* Stored entries:
☆ ☆ ☆ ☆ ☆ ☆ ☆

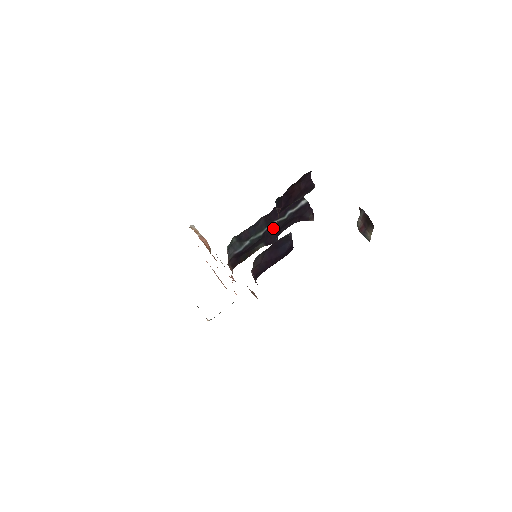
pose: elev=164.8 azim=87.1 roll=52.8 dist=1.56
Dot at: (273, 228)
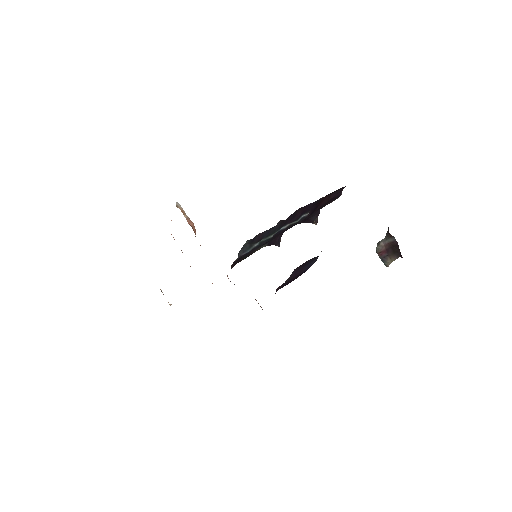
Dot at: (283, 231)
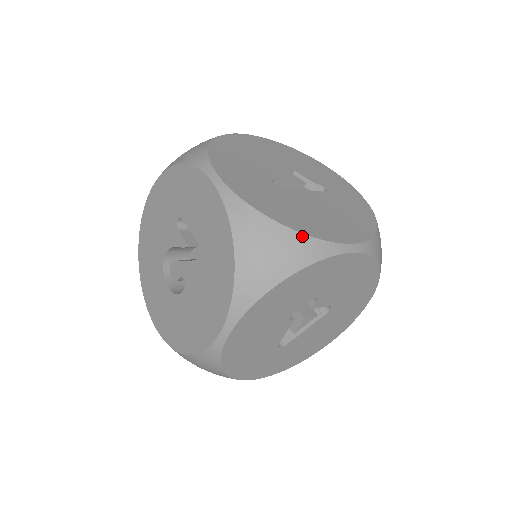
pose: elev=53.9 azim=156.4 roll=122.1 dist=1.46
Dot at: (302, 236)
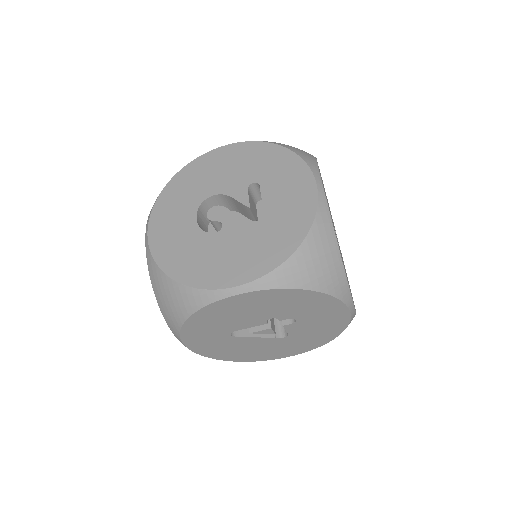
Dot at: (344, 273)
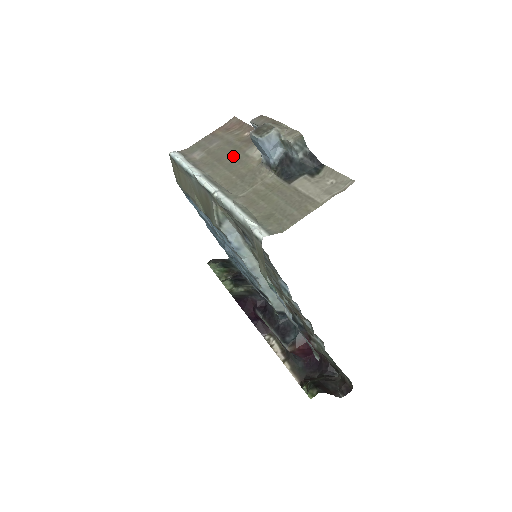
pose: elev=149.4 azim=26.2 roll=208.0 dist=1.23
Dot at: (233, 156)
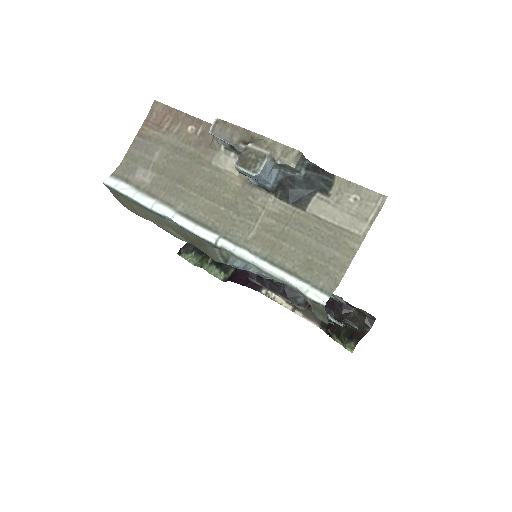
Dot at: (198, 173)
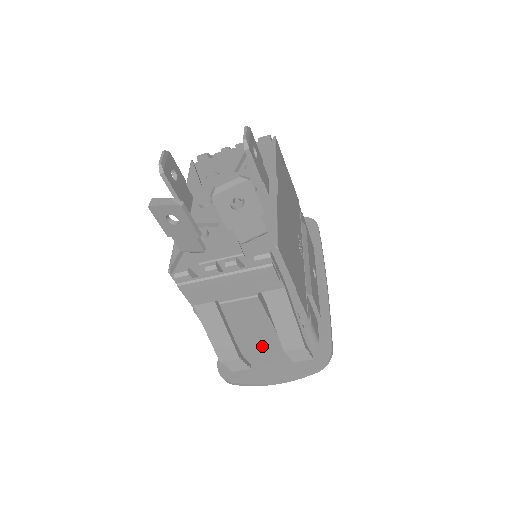
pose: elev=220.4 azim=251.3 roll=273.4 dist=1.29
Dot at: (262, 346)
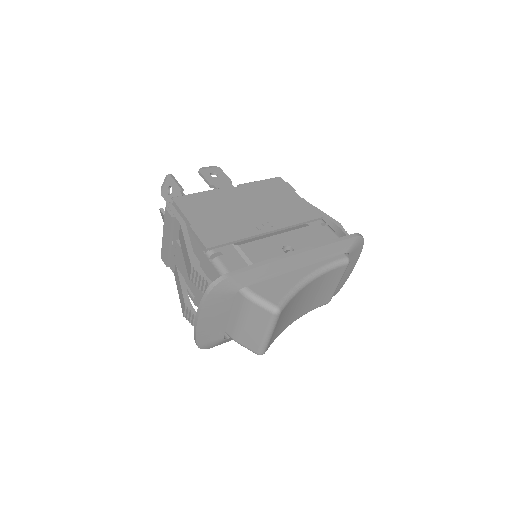
Dot at: occluded
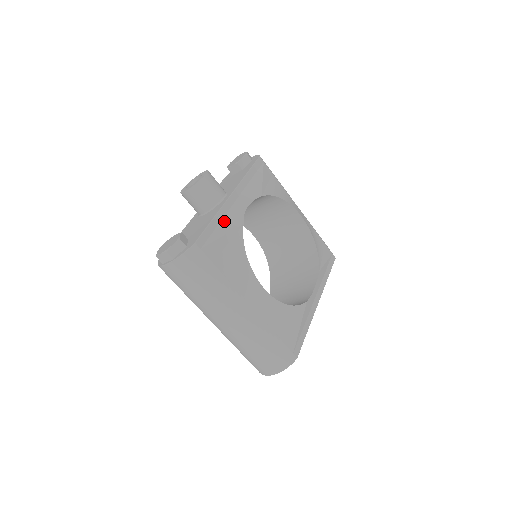
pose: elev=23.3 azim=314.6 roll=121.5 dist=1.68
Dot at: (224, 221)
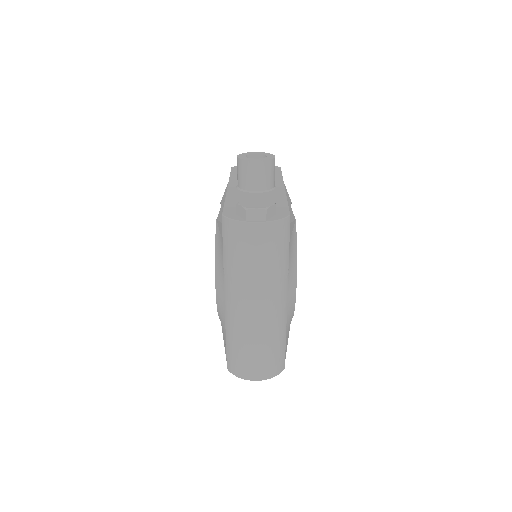
Dot at: occluded
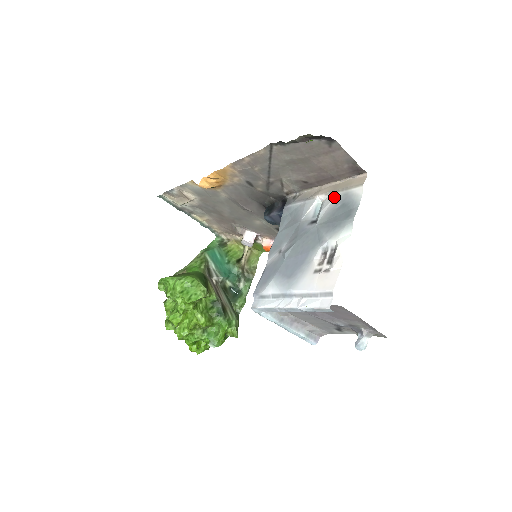
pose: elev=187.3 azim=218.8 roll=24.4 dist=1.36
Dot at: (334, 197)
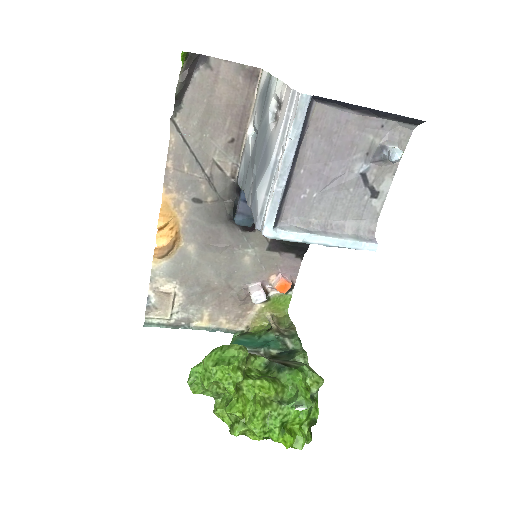
Dot at: (255, 109)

☆ ☆ ☆ ☆ ☆ ☆ ☆

* TASK INSTRUCTIONS:
Present the stretch from the line containing "pose: elev=53.9 azim=156.4" through the line containing "Dot at: (198, 173)", both included, as a numbered list with blank lines omitted. Leave the pictures out.

* ANSWER FOR THIS EXERCISE:
1. pose: elev=53.9 azim=156.4 roll=122.1 dist=1.46
2. Dot at: (302, 236)
3. Dot at: (344, 273)
4. pose: elev=149.4 azim=26.2 roll=208.0 dist=1.23
5. Dot at: (233, 156)
6. Dot at: (198, 173)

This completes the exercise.